Daarom handhaaf ik mijn oordeel en ontraad ik dit amendement. Amendement nr. 27 kent dit nadeel niet. Het oordeel daarover laat ik daarom aan de Kamer.

• Ten aanzien van amendement nr. 28 (oud nr. 21) kan ik u zeggen dat het herziene amendement in voldoende mate tegemoet komt aan de door mij tijdens het debat geuite zorg. Daarmee kan ik het oordeel hierover aan de Kamer laten.

• Ten aanzien van amendement nr. 29 (oud nr. 23) kan ik het volgende zeggen:

– Ten aanzien van onderdeel I: artikel 8 van het wetsvoorstel voorziet in een verplichte melding van het voornemen tot het verrichten van graafwerkzaamheden (max. 20 dagen van tevoren). Dit is onderdeel van het zorgvuldig graven als bedoeld in artikel 2 van het wetsvoorstel. Door een melding bij de voorbereiding van graafwerkzaamheden verplicht te stellen wordt het karakter van de oriëntatiemelding van artikel 7 echter wezenlijk veranderd. De oriëntatiemelding is bedoeld om in de planningsfase, dus lang voordat daadwerkelijke graafwerkzaamheden plaatsvinden, informatie uit te kunnen wisselen tussen grondroerders en beheerders. Dit verplicht te stellen vind ik te vergaan. Het brengt bovendien onevenredig hoge administratieve lasten met zich mee.

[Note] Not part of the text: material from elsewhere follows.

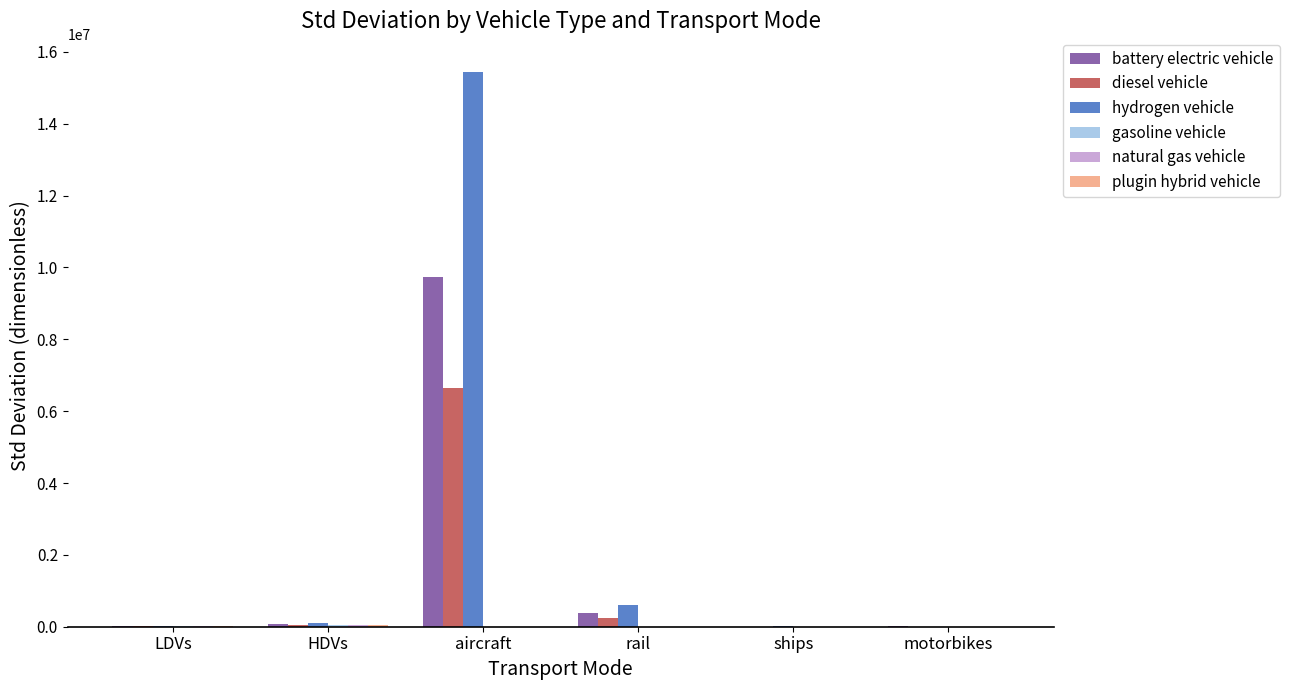

Which series has the largest total across all categories?

hydrogen vehicle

– Ten aanzien van onderdeel II: de voorgestelde wijziging van artikel 9 heeft geen toegevoegde waarde ten opzichte van het huidige artikel 9 onderdeel a. In de ontvangstbevestiging zullen contactgegevens van de betrokken beheerders namelijk al worden opgenomen.

– Ten aanzien van onderdeel III: indien een oriëntatieverzoek of een graafmelding wordt gedaan, wordt de beheerder hiervan automatisch in kennis gesteld. Hij moet immers informatie terugsturen. Bij algemene maatregel van bestuur wordt geregeld dat hij tevens informatie krijgt over wie de melding heeft gedaan zodat hij indien nodig contact met de melder kan opnemen. Het voorgestelde artikel 11a heeft daarmee geen toegevoegde waarde ten opzichte van wat het wetsvoorstel reeds regelt, maar legt wel een extra administratieve last bij grondroerders.

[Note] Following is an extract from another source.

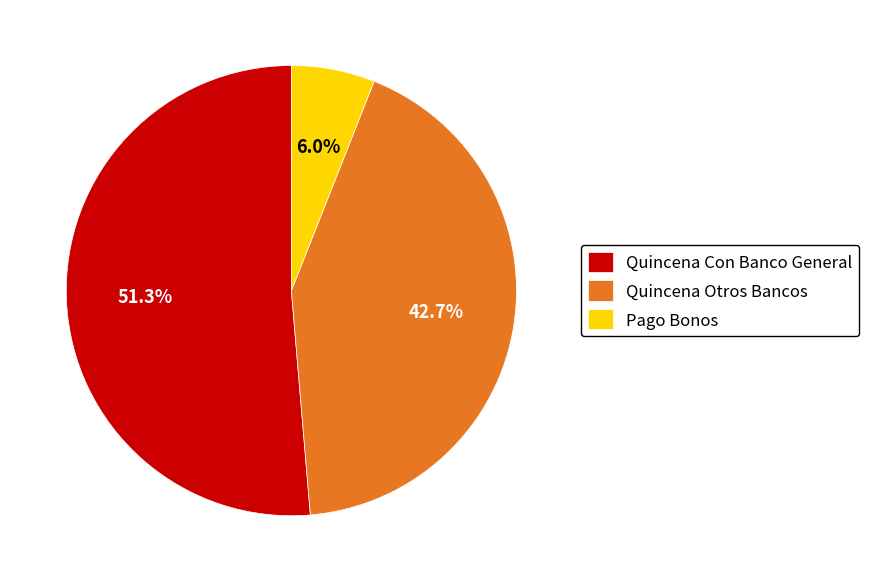

The Quincena Otros Bancos slice represents 43% of the pie. True or false?

True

Om deze redenen vind ik dit amendement onwenselijk en raad dit af.

• Amendement nr. 30 (oud nr. 22) brengt nog steeds elke leveringsonderbreking van gas, water, elektriciteit en telecommunicatie onder de uitzonderingspositie. Zoals ik tijdens de behandeling al heb aangegeven wordt de reguliere meldingsprocedure hiermee eerder uitzondering dan regel.

Dat is de belangrijkste reden waarom ik mijn oordeel over dit amendement handhaaf en het amendement ontraad.